17.1.6.3 Algorithms (CrossTabs)
Contents
CrossTabs is also called Contingency Tables. This tool is used to examine the existence or the strength of any association between variables.
CrossTabs Method
- Frequency Counts
- Marginal and Cell
- Chi-Square Tests Table
- Fisher's Exact Test Table (2 x 2 only)
- Measures of Association
- Measures of Agreement
- Odds Ratio and Relative Risk (2 x 2 only)
- Cochran-Mantel-Haenszel
Frequency Counts
Define
- \(X_i\) are distinct values of row variable in ascending order, i.e. \(X_1 < X_2 < \cdots X_R \)
- \(Y_i\) are distinct values of column variable in ascending order, i.e. \(Y_1 < Y_2 < \cdots Y_C \)
- \(f_{ij}\) is the frequency with respect to cell \((i,j)\)
- \(r_i = \sum_{j=1}^{C}f_{ij}\) is subtotal of the \(i\)th row
- \(c_j = \sum_{i=1}^{R}f_{ij}\) is subtotal of the \(j\)th column
- \(N = \sum_{j=1}^{C}c_j = \sum_{i=1}^{R}r_i\) is the total number.
Marginal and Cell
| Statistics | Formula and Explanation |
|---|---|
| Count | \[f_{ij}\] |
| Expected Count | \[E_{ij} = \frac{r_i c_j}{N}\] |
| Row Percent | \[100*\frac{f_{ij}}{r_i}\] |
| Column Percent | \[100*\frac{f_{ij}}{c_j}\] |
| Total Percent | \[100*\frac{f_{ij}}{N}\] |
| Residual | \[R_{ij} = f_{ij} - E_{ij}\] |
| Std.
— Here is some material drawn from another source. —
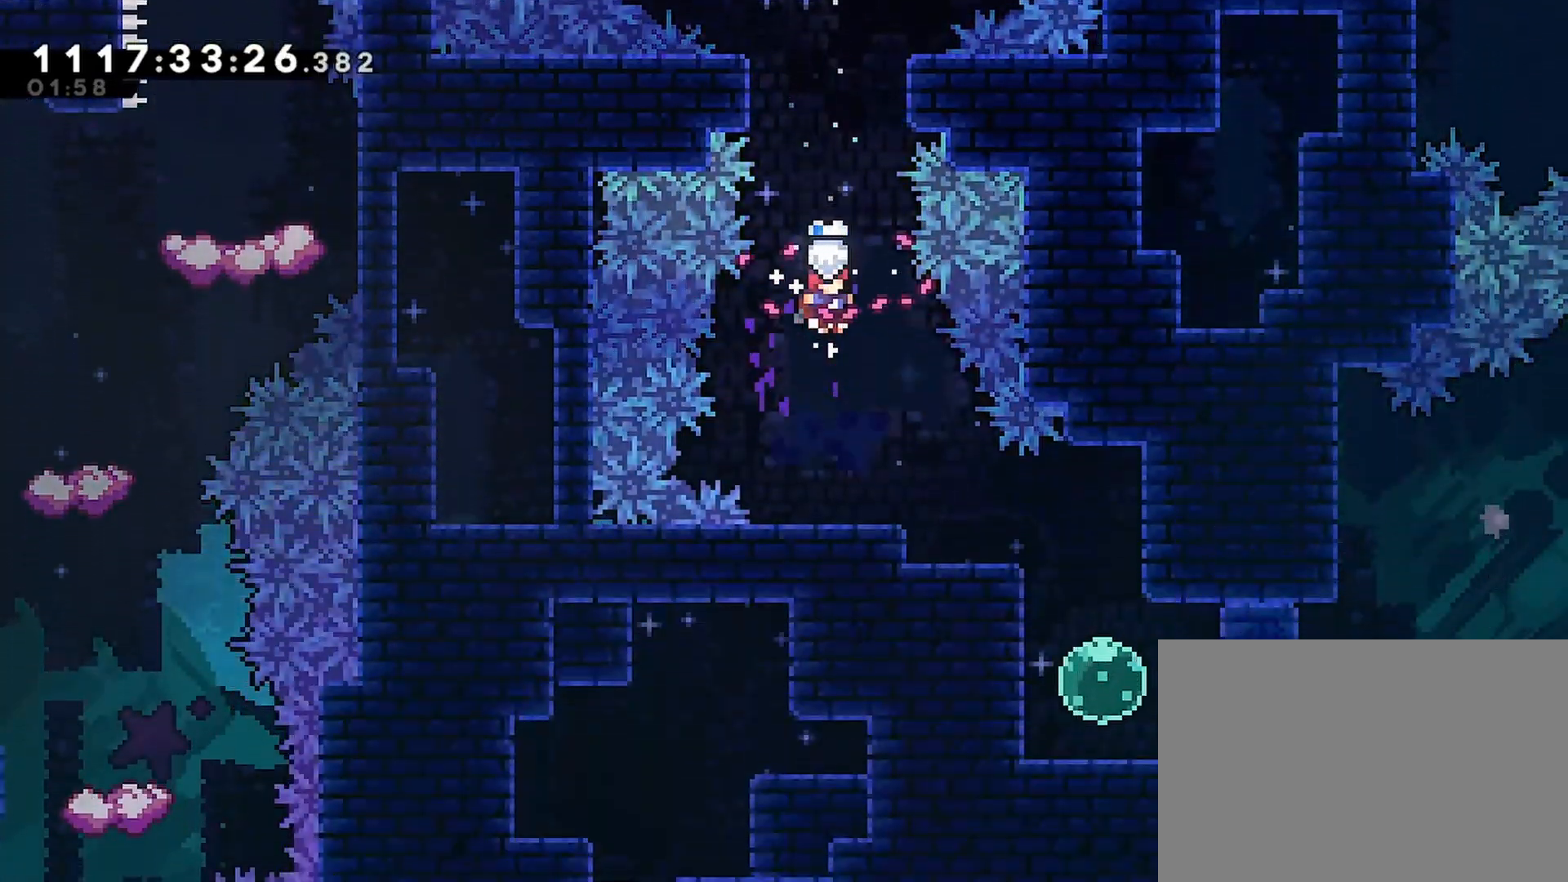
{"buttons": ["DPAD_RIGHT"], "left_stick": "center", "right_stick": "center", "events": [[100, "DPAD_DOWN", "up"], [150, "DPAD_RIGHT", "down"]]}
Residual | \[StdR_{ij} = \frac{R_{ij}}{\sqrt{E_{ij}}}\] |
| Adj. Residual | \[AdjR_{ij} = \frac{R_{ij}}{\sqrt{E_{ij}\left(1-\frac{r_i}{N}\right)\left(1-\frac{c_j}{N}\right)}}\] |
Chi-Square Statistics
| Statistics | Formula and Explanation | Degree of Freedom |
|---|---|---|
| Pearson Chi-Square | \[\chi_p^2 = \sum_{ij} \frac{(f_{ij}-E_{ij})^2}{E_{ij}}\] | \[(R-1)(C-1)\] |
| Likelihood Ratio | \[\chi_{LR}^2 = -2\sum_{ij} f_{ij} \ln (E_{ij}/f_{ij})\] | \[(R-1)(C-1)\] |
| Linear Association | \(\chi_{LA}^2 = (N-1)r^2\), where \(r\) is the Pearson correlation coefficient. | \[1\] |
| Continuity Correction | \(\chi_C^2 = \frac{N(|f_{11}f_{22}-f_{12}f_{21}|-0.5N)^2}{r_1r_2c_1c_2} I(|f_{11}f_{22}-f_{12}f_{21}|>0.5N)\), which is calculated only for 2 x 2 table | \[1\] |
Fisher's Exact Test
This test is useful when some expected cell count is low (less than 5). It's calculated only for 2 x 2 table. Suppose we have the table in the following:
| \[X_1\] | \[X_2\] | Subtotal/Total | |
|---|---|---|---|
| \[Y_1\] | \[n_1\] | \[n_3\] | \[n_1+n_3\] |
| \[Y_2\] | \[n_2\] | \[n_4\] | \[n_2+n_4\] |
| Subtotal/Total | \[n_1+n_2\] | \[n_3+n_4\] | \[N\] |
Under the null hypothesis (Independence), the count of the first cell \(N_1\) is a hypergeometric distribution with probability given by
\(Pr(N_1=n_1) = \frac{(n_1+n_2)!(n_3+n_4)!(n_1+n_3)!(n_2+n_4)!}{N!n_1!n_2!n_3!n_4!}\), \(\max(0,n_1-n_4)\leq N_1 \leq \min(n_1+n_2,n_1+n_3)\).
one-Sided test
The one-sided test significance level is calculated by
- p(left-sided test) =\( Pr(N_1\leq n_1)\)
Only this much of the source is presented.